[Stored data entries]
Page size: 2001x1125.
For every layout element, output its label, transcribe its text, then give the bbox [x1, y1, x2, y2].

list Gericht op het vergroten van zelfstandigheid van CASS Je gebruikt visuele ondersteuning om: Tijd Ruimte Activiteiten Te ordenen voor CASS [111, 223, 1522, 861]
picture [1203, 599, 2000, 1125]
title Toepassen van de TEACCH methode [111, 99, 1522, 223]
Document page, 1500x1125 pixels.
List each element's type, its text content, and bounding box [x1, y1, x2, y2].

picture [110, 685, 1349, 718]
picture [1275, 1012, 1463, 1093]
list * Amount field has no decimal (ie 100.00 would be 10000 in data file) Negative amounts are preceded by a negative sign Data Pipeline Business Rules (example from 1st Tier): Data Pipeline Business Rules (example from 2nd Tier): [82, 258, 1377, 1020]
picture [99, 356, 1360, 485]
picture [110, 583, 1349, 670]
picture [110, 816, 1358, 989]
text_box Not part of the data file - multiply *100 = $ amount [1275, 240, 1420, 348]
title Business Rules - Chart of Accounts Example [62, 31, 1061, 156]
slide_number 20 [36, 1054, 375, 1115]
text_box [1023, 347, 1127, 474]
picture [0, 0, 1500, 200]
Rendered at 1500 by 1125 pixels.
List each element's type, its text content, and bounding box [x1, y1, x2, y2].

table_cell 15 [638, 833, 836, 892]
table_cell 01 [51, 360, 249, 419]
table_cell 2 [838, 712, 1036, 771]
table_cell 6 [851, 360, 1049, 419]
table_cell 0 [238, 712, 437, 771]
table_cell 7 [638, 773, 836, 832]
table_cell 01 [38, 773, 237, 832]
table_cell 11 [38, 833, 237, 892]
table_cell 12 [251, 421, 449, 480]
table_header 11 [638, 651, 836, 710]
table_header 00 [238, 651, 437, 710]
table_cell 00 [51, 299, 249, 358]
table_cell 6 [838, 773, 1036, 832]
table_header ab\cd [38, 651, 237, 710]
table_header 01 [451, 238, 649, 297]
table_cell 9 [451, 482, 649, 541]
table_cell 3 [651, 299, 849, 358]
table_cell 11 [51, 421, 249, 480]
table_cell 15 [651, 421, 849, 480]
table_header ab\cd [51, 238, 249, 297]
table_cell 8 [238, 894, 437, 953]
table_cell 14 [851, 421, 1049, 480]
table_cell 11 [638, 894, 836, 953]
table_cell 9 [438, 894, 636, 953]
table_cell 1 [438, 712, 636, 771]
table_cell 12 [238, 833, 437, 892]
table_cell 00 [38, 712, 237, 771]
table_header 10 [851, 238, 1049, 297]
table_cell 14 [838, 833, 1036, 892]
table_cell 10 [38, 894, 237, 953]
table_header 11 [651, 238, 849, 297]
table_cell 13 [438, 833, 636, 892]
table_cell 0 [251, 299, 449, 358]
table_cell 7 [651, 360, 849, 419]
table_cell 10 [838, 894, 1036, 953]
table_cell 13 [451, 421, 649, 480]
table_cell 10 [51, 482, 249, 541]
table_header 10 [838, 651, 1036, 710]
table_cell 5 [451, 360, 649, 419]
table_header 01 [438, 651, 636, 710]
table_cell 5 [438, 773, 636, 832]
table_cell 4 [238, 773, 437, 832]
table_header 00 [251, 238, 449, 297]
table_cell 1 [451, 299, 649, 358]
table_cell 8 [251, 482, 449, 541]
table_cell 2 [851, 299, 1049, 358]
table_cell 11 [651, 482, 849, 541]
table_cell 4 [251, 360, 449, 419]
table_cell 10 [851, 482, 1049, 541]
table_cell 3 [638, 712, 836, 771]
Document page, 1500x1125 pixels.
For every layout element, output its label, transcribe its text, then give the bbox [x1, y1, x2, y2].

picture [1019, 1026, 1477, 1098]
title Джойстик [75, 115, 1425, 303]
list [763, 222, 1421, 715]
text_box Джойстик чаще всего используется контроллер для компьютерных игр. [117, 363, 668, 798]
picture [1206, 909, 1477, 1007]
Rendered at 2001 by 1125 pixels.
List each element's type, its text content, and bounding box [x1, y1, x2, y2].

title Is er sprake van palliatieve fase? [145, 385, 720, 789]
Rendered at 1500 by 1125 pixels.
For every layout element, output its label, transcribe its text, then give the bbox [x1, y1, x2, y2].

▶ Description of the task:
An exact copy of the lines from the one containing "Rendered at 2001 by 1125 pixels." through the end of the data above is the whole answer.

▶ Written answer:
Rendered at 2001 by 1125 pixels.
List each element's type, its text content, and bounding box [x1, y1, x2, y2].

title Is er sprake van palliatieve fase? [145, 385, 720, 789]
Rendered at 1500 by 1125 pixels.
For every layout element, output its label, transcribe its text, then give the bbox [x1, y1, x2, y2].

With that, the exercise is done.